START Passage for review
11. Ex-soldiers and sailors of the United States army and navy, their widows and minor children, should receive liberal pensions, graded on disability and term of service, not merely as a debt of gratitude, but for service. rendered in the preservation of the Union.

12. Our immigration laws should be so revised as to exclude paupers and criminals. None but citizens of the United States should be allowed to vote in any State, and naturalized citizens should not vote until one year after naturalization papers have been issued.

13. The initiative and referendum, and proportional representation, should be adopted.

14. Having herein presented our principles and purposes, we invite the cooperation and support of all citizens, who are with us substantially agreed.

Very largely the men and women who organized the National party had previously acted with the Prohibition party, and had been in attendance upon the National Convention of that party in session in Pittsburg during the two days preceding. They withdrew from the party and that convention because it had refused to take a stand in defence of the principles of "Liberty, Justice and Equality," and had adopted a platform which utterly ignored every reform issue of the day except the prohibition of the liquor traffic.

Those who organized the National party were fully aware of the magnitude of the liquor evil and were of one accord in the belief that it must be destroyed. But they also recognized the fact that there are other great evils afflicting this nation, and that silence by a political party in reference to wrongs resulting from political

action is sanction, and that sanction of the oppression and degradation of the people by the powers of injustice and wrong is a crime.

The women of America, recognized as citizens by the Constitution and laws, are yet denied that right which inheres in citizenship, "the freeman's ballot," and are refused all voice in the Government which they are taxed to support and compelled to obey.

Silence in reference to such a violation of the principles of civil liberty is a crime.

The Government of the country has been for years com pletely dominated by the money power of America and Europe. This money power has controlled Congresses, Legislatures and Presidents, and secured legislation which enables a pampered few to live in luxury on the labor of the many. It has put poverty, wretchedness and vagrancy where there should be peace, prosperity and plenty. It has crippled our industries, fostered monopolies, organized trusts, increased the burdens of public and private debts, robbed every man and woman engaged in any legitimate occupation, reduced millions to pauperism and suffering, and created a spirit of unrest and discontent which threatens our existence as a nation.
END Passage for review
Requirement —
Write out the National party platform excerpt above in full, word for word.
START Extracted records
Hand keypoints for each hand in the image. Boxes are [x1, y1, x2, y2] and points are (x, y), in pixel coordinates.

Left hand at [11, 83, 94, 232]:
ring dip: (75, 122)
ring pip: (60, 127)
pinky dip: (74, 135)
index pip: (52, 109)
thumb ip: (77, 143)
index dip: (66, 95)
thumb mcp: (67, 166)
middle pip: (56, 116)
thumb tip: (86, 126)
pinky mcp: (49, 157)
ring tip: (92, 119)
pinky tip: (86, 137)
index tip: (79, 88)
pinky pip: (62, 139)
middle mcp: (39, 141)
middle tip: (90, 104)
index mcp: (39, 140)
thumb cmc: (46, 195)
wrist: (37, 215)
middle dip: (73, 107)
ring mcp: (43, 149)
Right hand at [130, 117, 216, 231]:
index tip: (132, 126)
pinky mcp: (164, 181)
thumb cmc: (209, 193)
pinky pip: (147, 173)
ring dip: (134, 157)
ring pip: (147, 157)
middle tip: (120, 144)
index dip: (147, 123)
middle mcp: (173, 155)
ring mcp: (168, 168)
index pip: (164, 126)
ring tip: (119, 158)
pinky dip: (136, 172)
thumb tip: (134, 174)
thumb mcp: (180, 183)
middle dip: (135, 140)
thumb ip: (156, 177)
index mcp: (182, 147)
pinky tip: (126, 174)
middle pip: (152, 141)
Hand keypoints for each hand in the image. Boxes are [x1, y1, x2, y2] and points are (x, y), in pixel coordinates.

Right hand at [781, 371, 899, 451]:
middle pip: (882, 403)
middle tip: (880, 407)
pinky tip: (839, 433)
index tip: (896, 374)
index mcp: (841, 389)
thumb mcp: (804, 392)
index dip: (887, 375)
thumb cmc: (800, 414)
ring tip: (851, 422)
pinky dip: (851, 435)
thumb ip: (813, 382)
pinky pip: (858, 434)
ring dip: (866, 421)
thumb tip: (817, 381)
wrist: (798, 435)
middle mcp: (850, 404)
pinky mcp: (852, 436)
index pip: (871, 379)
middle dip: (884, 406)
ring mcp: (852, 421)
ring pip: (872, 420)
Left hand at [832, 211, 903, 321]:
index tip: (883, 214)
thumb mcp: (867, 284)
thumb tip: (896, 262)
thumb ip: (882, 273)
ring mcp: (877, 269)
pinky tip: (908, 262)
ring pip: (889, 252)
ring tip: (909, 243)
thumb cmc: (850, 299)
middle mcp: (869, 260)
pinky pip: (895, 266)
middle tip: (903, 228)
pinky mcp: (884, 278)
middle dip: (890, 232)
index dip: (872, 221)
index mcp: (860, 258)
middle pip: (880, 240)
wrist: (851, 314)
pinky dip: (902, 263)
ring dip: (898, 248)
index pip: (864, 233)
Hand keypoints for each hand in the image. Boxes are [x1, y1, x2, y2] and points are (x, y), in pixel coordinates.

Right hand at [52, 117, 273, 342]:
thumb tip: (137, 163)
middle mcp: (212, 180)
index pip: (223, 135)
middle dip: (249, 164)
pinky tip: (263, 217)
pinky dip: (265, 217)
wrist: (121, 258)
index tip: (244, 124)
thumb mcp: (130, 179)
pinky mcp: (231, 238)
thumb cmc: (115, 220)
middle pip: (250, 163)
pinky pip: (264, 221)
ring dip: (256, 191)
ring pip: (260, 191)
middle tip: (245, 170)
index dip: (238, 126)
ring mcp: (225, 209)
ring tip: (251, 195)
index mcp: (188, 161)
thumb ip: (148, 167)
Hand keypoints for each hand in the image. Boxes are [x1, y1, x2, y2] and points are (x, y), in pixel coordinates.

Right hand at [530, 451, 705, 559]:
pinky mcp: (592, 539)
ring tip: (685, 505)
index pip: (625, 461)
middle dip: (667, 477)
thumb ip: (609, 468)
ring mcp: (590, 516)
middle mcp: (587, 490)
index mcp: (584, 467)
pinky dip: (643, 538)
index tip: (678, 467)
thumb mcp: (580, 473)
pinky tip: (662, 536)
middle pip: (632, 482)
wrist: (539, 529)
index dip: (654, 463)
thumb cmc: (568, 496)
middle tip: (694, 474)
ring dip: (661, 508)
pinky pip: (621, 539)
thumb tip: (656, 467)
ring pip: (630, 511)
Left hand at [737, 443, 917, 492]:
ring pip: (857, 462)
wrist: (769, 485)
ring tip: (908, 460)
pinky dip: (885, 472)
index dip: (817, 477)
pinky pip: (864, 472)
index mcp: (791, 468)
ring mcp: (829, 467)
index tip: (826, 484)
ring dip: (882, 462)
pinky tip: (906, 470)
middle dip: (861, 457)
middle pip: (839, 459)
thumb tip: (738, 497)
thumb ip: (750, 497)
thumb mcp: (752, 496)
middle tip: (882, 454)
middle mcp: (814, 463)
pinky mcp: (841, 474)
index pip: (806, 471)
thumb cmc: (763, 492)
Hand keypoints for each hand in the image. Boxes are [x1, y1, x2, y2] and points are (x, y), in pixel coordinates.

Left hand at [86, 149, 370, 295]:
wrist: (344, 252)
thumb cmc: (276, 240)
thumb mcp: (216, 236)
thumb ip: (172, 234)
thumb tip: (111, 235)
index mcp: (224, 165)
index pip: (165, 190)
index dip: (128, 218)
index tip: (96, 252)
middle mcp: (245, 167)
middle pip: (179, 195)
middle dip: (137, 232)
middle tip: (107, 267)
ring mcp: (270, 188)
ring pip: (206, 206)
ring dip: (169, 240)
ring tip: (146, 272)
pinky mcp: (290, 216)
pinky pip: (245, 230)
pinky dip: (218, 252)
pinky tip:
END Extracted records
Solution to the exercise —
11. Ex-soldiers and sailors of the United States army and navy, their widows and minor children, should receive liberal pensions, graded on disability and term of service, not merely as a debt of gratitude, but for service. rendered in the preservation of the Union.

12. Our immigration laws should be so revised as to exclude paupers and criminals. None but citizens of the United States should be allowed to vote in any State, and naturalized citizens should not vote until one year after naturalization papers have been issued.

13. The initiative and referendum, and proportional representation, should be adopted.

14. Having herein presented our principles and purposes, we invite the cooperation and support of all citizens, who are with us substantially agreed.

Very largely the men and women who organized the National party had previously acted with the Prohibition party, and had been in attendance upon the National Convention of that party in session in Pittsburg during the two days preceding. They withdrew from the party and that convention because it had refused to take a stand in defence of the principles of "Liberty, Justice and Equality," and had adopted a platform which utterly ignored every reform issue of the day except the prohibition of the liquor traffic.

Those who organized the National party were fully aware of the magnitude of the liquor evil and were of one accord in the belief that it must be destroyed. But they also recognized the fact that there are other great evils afflicting this nation, and that silence by a political party in reference to wrongs resulting from political

action is sanction, and that sanction of the oppression and degradation of the people by the powers of injustice and wrong is a crime.

The women of America, recognized as citizens by the Constitution and laws, are yet denied that right which inheres in citizenship, "the freeman's ballot," and are refused all voice in the Government which they are taxed to support and compelled to obey.

Silence in reference to such a violation of the principles of civil liberty is a crime.

The Government of the country has been for years com pletely dominated by the money power of America and Europe. This money power has controlled Congresses, Legislatures and Presidents, and secured legislation which enables a pampered few to live in luxury on the labor of the many. It has put poverty, wretchedness and vagrancy where there should be peace, prosperity and plenty. It has crippled our industries, fostered monopolies, organized trusts, increased the burdens of public and private debts, robbed every man and woman engaged in any legitimate occupation, reduced millions to pauperism and suffering, and created a spirit of unrest and discontent which threatens our existence as a nation.